Rede von
Adolf
von
Thadden
- Parteizugehörigkeit zum Zeitpunkt der Rede:
(DRP)
- Letzte offizielle eingetragene Parteizugehörigkeit: (DRP)
Herr Präsident! Meine Damen und Herren! Es ist höchst bedauerlich, daß ein so gutes Gesetz wie das Vereinsgesetz von 1908 wiederum durch die Zeitläufte revisionsbedürftig geworden ist, obwohl hierzu an sich keinerlei Veranlassung vorliegen sollte.
Wir können dem vorliegenden Gesetzentwurf unsere Zustimmung nicht versagen.
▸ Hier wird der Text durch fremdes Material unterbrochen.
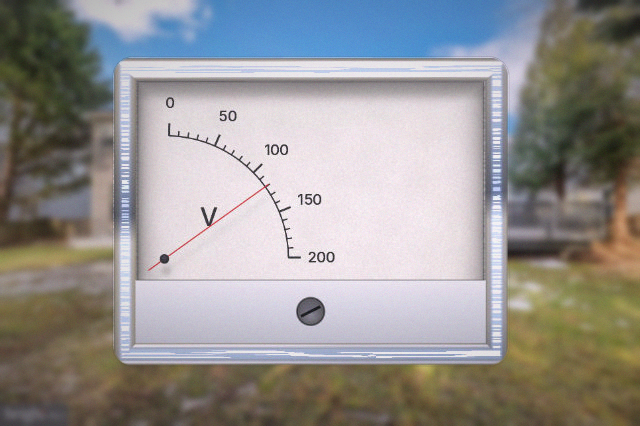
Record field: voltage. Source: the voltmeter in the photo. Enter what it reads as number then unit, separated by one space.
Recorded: 120 V
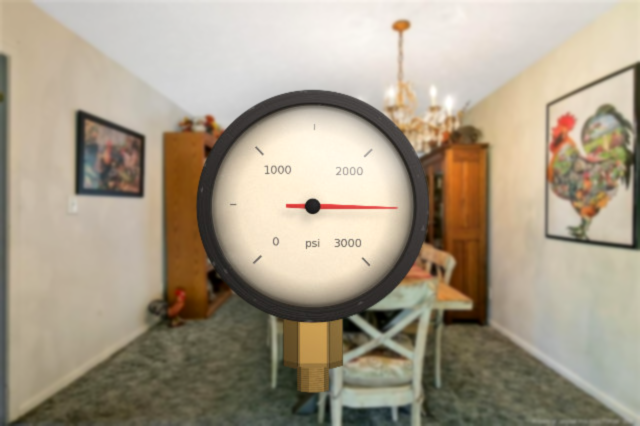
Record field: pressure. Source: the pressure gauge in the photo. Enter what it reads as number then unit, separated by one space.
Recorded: 2500 psi
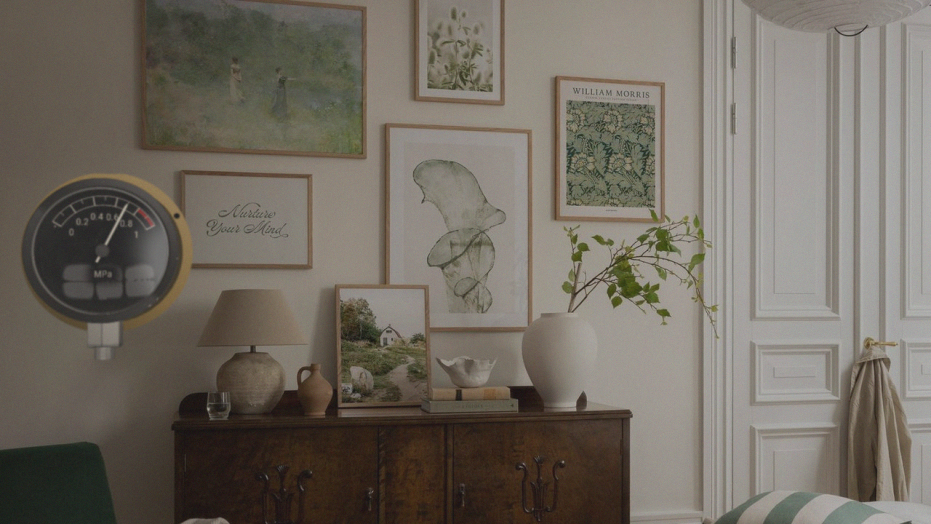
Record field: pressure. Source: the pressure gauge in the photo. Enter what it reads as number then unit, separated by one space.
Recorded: 0.7 MPa
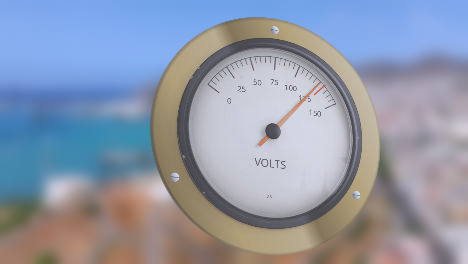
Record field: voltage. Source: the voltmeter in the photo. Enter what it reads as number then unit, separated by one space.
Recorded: 125 V
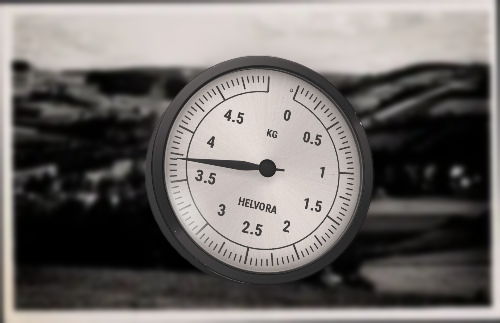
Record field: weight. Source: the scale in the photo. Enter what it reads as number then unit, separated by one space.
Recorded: 3.7 kg
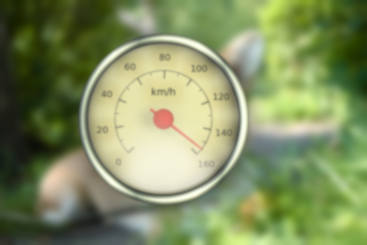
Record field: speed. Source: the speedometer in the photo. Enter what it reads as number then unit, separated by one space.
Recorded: 155 km/h
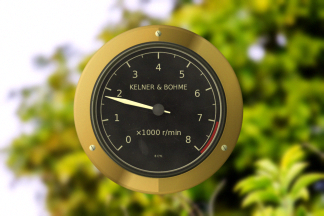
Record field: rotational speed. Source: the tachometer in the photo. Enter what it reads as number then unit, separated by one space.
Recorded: 1750 rpm
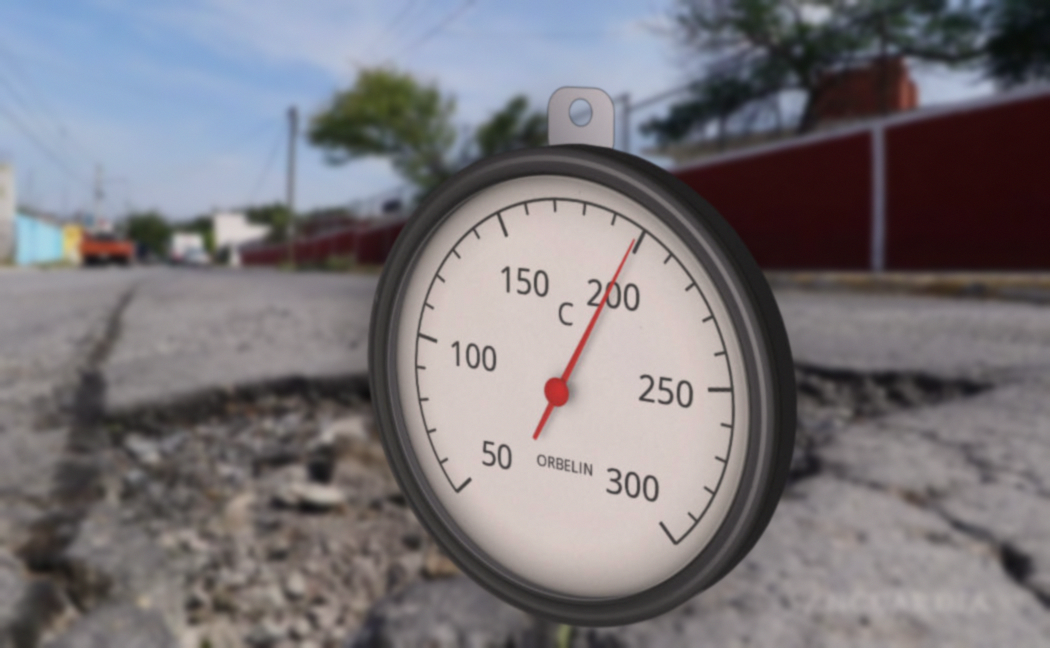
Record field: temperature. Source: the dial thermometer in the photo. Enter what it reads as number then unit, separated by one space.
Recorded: 200 °C
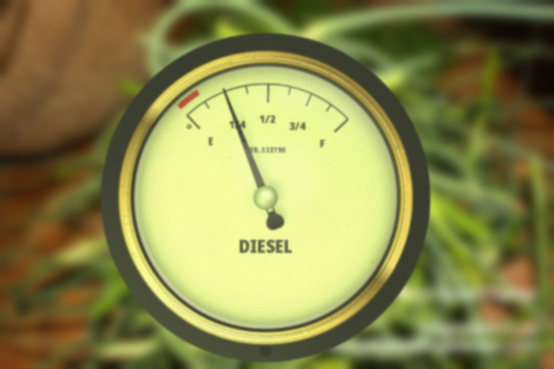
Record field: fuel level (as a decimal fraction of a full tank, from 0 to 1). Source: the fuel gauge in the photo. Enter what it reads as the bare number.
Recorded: 0.25
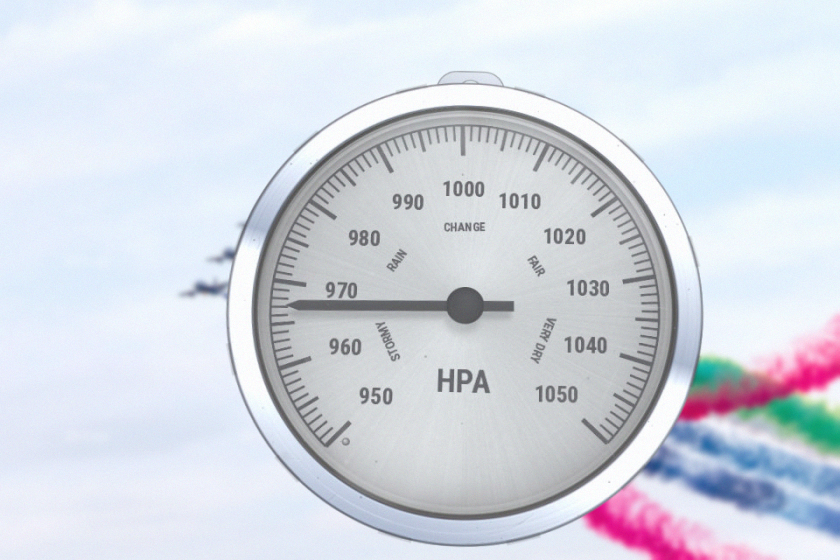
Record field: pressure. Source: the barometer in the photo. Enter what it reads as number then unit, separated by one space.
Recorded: 967 hPa
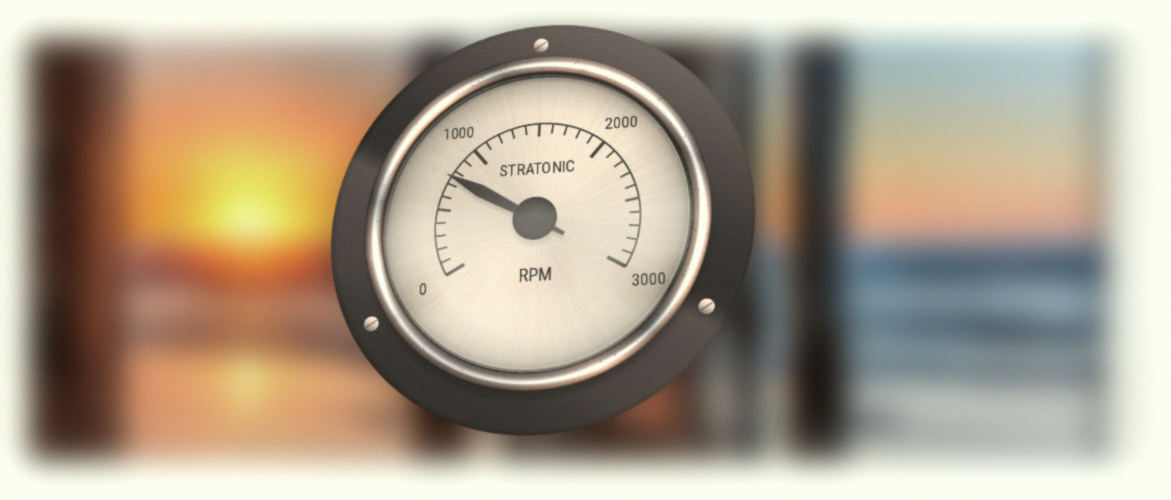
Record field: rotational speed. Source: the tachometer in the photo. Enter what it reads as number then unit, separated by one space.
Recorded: 750 rpm
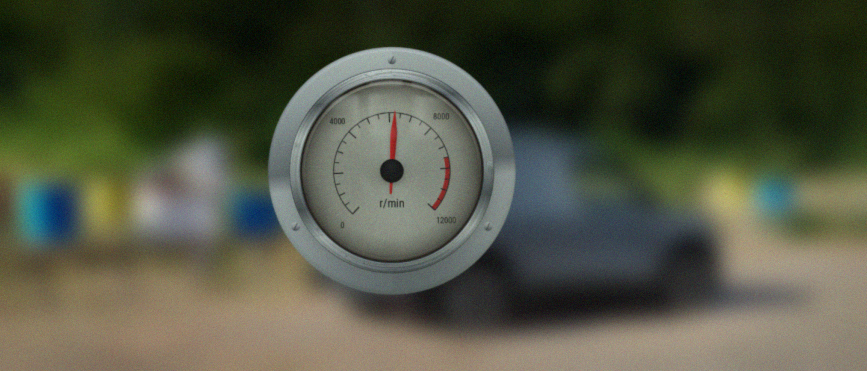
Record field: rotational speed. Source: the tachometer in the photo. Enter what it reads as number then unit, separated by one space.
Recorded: 6250 rpm
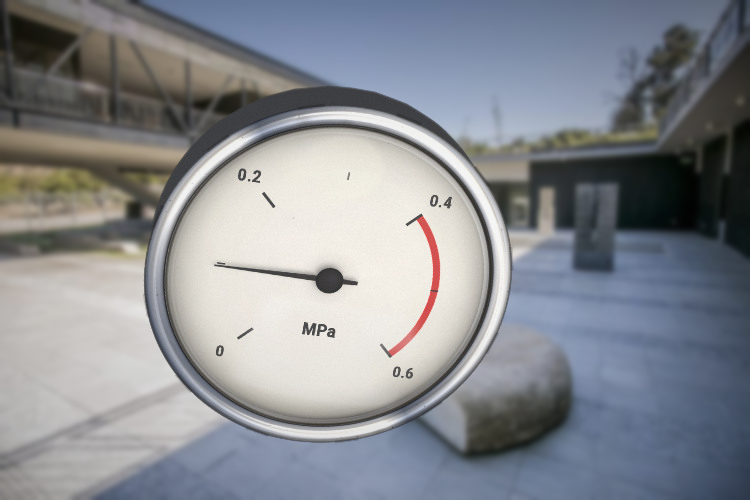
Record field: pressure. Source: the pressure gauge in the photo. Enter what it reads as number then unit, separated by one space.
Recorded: 0.1 MPa
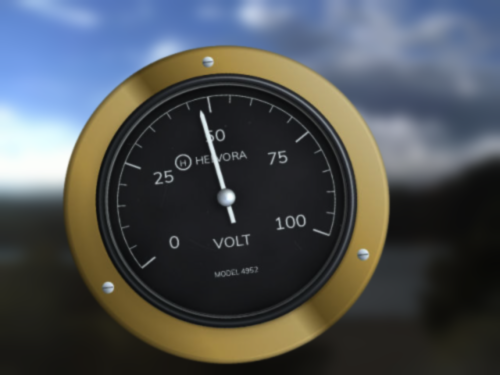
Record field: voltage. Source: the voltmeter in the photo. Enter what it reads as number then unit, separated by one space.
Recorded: 47.5 V
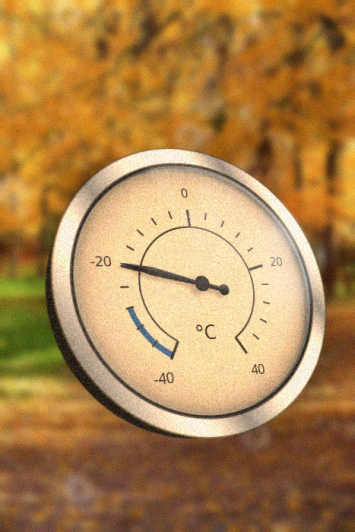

Wir wollen hoffen, daß dieses Gesetz in vielen, vielen Exemplaren, vor allem bei der Linken, für den täglichen Hausgebrauch verteilt wird.
Wir begrüßen außerordentlich den § 16, der den befriedeten Bannkreis verlangt, und erinnern uns dabei des VVN-Einmarsches in den Wiesbadener Landtag. Solche Dinge können in Zukunft verhindert werden.
— Nein, Angst haben wir nicht; wir haben ja zwei Hände!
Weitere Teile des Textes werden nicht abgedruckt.